Javascript's Date does not work like you expect. But your python code is correct.
According to The epoch time listing, the epoch time for January 1, 2010 should be
1262304000
Python: (appears to be correct)
>>> (datetime(2010,1,1) - datetime(1970,1,1)).total_seconds()
1262304000.0
Javascript (appears to be wrong)
> new Date(2010,1,1).getTime()
1265011200000
or
> new Date(2010,1,1).getTime()/1000
1265011200
This is because Javascript date is not creating the date the way you expect. First, it creates the date in your current timezone, and not in UTC. So a "get current time" in javascript would be the clients time, whereas python would return the utc time.
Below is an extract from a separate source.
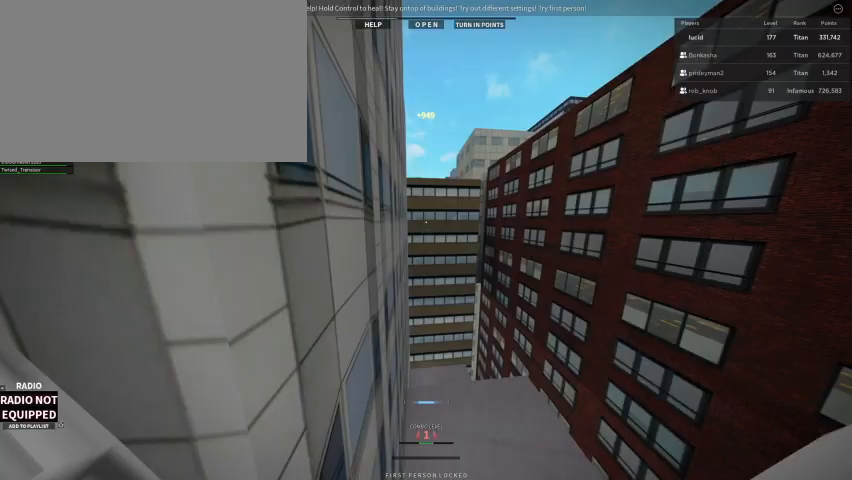
{"keys": ["w"], "mouse": ["right"], "events": [[133, "space", "up"], [200, "mouse_right", "up"], [400, "mouse_right", "down"]]}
Also note that there is a bug in JS Date where the month is actually 0 based and not 1 based.
> new Date(2010,1,1,0,0,0,0)
Date 2010-02-01T08:00:00.000Z
> new Date(2010,0,1,0,0,0,0)
Date 2010-01-01T08:00:00.000Z
Javascript can create a date from an epoch time:
> new Date(1262304000000)
Date 2010-01-01T00:00:00.000Z
Which is correct.
Alternatively you could use the following JS function to get a more accurate time please note that the month still starts at 0 and not 1
> Date.UTC(2010,0,1)
1262304000000
time.time()
does the same thing. Also, if the total seconds is what you're after, why are you multiplying by 1000? I didn't thinktotal_seconds()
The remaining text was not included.